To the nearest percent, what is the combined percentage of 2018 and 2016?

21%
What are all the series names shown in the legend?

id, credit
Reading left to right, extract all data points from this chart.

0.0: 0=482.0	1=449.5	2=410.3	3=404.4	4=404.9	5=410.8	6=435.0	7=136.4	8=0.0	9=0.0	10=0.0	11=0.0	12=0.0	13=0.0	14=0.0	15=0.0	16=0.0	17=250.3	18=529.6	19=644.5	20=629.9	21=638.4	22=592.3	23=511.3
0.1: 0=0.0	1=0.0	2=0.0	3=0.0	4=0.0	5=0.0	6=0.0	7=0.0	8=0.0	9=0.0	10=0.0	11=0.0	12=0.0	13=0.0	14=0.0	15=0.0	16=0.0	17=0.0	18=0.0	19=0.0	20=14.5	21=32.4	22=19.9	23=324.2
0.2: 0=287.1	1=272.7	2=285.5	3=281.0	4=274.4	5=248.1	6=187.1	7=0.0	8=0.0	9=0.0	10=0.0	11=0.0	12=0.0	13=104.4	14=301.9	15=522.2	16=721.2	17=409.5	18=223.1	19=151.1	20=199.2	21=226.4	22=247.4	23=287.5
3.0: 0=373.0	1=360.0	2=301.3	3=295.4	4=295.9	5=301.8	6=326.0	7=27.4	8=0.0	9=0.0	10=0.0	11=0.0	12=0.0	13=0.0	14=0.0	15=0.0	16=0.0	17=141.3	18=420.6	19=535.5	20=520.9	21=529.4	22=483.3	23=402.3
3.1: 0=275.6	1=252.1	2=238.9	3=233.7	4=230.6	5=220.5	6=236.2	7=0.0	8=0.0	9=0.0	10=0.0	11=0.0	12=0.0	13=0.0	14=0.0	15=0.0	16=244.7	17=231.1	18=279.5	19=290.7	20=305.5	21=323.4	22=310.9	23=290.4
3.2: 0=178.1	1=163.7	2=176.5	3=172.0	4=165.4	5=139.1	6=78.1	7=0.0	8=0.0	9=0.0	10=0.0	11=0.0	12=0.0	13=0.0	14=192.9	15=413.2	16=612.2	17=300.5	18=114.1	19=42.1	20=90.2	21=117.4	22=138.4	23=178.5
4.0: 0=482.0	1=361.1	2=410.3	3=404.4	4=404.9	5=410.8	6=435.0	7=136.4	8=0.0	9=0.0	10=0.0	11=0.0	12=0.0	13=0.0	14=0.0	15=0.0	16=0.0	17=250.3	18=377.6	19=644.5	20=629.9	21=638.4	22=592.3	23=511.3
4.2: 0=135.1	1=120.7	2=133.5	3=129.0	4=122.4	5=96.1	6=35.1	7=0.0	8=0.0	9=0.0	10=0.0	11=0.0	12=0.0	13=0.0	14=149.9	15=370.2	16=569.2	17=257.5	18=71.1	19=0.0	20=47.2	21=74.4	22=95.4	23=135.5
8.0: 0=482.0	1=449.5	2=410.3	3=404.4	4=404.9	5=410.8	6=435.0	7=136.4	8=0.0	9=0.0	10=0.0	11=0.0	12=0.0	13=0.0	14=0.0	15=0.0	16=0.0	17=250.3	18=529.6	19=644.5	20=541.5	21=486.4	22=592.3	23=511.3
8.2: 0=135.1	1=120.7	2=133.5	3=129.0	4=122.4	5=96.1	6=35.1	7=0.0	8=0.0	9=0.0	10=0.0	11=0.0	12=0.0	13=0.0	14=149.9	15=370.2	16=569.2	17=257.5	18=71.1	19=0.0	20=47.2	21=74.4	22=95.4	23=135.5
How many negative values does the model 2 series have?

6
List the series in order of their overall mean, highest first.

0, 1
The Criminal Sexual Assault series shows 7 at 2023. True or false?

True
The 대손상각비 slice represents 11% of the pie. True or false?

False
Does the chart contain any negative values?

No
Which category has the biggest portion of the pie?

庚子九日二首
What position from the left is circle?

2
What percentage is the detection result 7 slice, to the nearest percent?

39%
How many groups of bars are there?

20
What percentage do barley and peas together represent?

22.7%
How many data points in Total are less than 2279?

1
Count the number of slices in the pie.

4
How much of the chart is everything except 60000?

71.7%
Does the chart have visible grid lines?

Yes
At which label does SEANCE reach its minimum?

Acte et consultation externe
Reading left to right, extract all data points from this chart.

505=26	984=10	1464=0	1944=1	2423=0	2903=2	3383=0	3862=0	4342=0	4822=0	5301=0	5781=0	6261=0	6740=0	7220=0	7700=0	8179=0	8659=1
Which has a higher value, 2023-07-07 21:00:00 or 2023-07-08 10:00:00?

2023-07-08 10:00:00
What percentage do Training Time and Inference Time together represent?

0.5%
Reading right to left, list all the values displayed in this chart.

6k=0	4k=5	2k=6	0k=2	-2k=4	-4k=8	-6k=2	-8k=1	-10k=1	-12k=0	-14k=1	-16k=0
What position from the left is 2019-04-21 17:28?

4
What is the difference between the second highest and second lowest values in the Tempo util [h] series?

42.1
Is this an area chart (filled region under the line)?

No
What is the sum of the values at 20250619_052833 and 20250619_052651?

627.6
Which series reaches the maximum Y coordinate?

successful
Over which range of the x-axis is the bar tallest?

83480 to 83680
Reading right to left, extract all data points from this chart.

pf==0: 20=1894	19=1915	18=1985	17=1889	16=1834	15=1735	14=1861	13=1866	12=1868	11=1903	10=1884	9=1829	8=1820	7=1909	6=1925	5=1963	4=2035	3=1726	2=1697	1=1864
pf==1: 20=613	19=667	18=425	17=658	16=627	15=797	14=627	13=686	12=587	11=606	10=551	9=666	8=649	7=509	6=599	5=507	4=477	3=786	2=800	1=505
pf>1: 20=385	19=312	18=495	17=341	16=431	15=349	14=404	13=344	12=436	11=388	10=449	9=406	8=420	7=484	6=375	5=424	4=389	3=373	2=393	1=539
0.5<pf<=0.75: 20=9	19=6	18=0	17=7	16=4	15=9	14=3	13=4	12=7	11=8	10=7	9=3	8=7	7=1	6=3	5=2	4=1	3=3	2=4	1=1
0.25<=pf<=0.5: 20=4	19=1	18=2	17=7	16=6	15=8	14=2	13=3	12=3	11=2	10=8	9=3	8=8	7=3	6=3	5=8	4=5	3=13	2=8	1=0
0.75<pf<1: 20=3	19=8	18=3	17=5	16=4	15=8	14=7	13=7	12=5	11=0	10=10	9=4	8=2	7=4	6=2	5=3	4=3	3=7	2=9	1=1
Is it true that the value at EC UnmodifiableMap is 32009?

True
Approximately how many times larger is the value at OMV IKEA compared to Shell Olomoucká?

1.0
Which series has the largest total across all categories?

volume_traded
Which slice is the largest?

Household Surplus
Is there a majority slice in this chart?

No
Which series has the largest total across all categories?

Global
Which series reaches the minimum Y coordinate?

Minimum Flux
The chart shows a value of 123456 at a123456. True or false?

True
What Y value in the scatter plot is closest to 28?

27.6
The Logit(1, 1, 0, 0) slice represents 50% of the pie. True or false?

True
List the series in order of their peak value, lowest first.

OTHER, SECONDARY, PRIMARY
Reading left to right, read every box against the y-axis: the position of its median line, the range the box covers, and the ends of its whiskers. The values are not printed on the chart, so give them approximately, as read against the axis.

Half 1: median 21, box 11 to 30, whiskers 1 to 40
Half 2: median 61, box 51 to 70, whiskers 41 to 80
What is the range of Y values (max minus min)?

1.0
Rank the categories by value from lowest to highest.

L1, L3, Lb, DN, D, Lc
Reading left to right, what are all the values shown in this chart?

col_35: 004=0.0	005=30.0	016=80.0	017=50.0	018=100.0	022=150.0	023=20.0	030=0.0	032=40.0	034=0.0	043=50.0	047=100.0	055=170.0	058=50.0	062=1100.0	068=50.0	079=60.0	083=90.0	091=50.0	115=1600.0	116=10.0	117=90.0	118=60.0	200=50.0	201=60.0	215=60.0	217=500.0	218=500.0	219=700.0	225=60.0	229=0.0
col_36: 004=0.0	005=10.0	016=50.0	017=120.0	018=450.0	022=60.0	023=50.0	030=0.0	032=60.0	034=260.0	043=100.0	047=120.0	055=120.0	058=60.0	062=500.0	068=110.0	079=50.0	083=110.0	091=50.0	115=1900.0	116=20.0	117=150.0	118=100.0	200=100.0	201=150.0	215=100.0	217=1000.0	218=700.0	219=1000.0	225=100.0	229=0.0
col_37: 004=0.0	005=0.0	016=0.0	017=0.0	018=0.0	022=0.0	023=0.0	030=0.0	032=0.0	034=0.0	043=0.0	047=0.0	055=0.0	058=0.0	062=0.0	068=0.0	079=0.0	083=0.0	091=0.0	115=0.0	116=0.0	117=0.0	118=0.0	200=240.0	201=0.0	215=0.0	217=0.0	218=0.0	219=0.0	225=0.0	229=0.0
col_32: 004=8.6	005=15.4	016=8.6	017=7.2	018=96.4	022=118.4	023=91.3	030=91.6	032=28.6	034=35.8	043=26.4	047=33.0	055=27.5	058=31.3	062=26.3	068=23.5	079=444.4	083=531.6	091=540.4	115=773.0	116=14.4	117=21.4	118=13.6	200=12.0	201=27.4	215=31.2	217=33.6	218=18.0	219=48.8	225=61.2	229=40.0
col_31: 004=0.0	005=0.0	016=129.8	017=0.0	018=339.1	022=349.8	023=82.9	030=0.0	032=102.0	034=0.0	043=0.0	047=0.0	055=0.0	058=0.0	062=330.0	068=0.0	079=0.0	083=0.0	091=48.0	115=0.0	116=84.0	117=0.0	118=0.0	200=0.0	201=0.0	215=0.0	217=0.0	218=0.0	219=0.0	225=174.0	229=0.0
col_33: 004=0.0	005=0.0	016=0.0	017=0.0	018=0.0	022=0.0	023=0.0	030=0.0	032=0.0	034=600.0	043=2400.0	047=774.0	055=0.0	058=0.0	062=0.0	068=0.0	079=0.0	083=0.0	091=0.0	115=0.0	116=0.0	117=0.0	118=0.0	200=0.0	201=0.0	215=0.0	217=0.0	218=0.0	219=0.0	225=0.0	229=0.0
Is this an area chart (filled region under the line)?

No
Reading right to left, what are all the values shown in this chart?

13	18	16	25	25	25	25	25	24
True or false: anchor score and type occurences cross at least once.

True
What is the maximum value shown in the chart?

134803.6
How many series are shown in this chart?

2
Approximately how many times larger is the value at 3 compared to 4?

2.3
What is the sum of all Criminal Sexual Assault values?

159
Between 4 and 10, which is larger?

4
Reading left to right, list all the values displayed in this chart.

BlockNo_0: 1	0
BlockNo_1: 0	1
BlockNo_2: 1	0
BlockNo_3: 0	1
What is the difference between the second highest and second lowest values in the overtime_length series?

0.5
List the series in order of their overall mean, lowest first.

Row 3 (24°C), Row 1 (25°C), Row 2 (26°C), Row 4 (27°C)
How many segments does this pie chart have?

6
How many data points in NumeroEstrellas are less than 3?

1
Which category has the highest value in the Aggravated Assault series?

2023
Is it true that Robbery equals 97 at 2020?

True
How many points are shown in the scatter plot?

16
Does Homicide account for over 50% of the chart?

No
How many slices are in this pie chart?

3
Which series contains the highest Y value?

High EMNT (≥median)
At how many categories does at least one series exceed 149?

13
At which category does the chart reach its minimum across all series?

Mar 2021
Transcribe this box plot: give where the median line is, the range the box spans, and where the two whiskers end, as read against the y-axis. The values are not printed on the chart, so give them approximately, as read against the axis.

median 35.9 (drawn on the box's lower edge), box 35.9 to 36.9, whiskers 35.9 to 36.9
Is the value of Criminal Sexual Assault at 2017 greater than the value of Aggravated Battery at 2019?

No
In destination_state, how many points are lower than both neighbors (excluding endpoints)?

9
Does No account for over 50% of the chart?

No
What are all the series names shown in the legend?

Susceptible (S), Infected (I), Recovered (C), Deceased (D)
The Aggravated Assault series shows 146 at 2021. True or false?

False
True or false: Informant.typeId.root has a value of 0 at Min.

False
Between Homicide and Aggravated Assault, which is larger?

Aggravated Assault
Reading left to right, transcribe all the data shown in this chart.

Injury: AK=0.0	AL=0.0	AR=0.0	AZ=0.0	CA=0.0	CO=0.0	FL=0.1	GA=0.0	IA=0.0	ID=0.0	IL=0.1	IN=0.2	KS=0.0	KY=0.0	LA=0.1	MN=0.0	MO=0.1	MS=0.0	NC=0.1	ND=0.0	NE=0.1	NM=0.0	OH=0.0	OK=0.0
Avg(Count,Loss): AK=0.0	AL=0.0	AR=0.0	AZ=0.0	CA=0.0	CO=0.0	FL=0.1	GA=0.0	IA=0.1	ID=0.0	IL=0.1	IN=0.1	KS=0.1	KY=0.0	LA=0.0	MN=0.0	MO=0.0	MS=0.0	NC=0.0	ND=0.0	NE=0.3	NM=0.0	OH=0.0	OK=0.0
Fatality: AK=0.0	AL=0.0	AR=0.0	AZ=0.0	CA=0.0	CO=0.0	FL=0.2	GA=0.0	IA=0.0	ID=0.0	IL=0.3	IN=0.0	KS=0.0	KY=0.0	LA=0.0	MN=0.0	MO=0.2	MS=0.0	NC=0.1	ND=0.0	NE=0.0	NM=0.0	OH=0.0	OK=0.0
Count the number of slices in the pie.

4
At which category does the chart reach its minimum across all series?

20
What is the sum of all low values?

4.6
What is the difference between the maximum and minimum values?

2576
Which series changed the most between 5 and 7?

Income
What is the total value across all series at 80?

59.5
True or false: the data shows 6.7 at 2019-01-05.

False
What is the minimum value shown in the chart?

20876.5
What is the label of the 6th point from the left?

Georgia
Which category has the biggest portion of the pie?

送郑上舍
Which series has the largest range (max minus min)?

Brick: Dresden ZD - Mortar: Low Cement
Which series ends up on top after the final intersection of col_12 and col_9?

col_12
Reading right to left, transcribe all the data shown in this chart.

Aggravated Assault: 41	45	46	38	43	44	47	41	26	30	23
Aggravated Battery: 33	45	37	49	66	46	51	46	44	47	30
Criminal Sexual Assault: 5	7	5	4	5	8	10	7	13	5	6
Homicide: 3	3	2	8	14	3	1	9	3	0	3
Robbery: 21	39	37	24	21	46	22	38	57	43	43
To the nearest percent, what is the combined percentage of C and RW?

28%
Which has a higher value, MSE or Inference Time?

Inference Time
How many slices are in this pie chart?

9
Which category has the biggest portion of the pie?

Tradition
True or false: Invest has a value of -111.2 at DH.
======
• JOB ITEM:
Please format the lines of the records above, from the line with "OTHER, SECONDARY, PRIMARY" up to and including the line with "What is the range", as a Markdown table with the columns Row and Record line, leaving out blank lines.

• RESULT BELOW:
| Row | Record line |
|---|---|
| 1 | OTHER, SECONDARY, PRIMARY |
| 2 | Reading left to right, read every box against the y-axis: the position of its median line, the range the box covers, and the ends of its whiskers. The values are not printed on the chart, so give them approximately, as read against the axis. |
| 3 | Half 1: median 21, box 11 to 30, whiskers 1 to 40 |
| 4 | Half 2: median 61, box 51 to 70, whiskers 41 to 80 |
| 5 | What is the range of Y values (max minus min)? |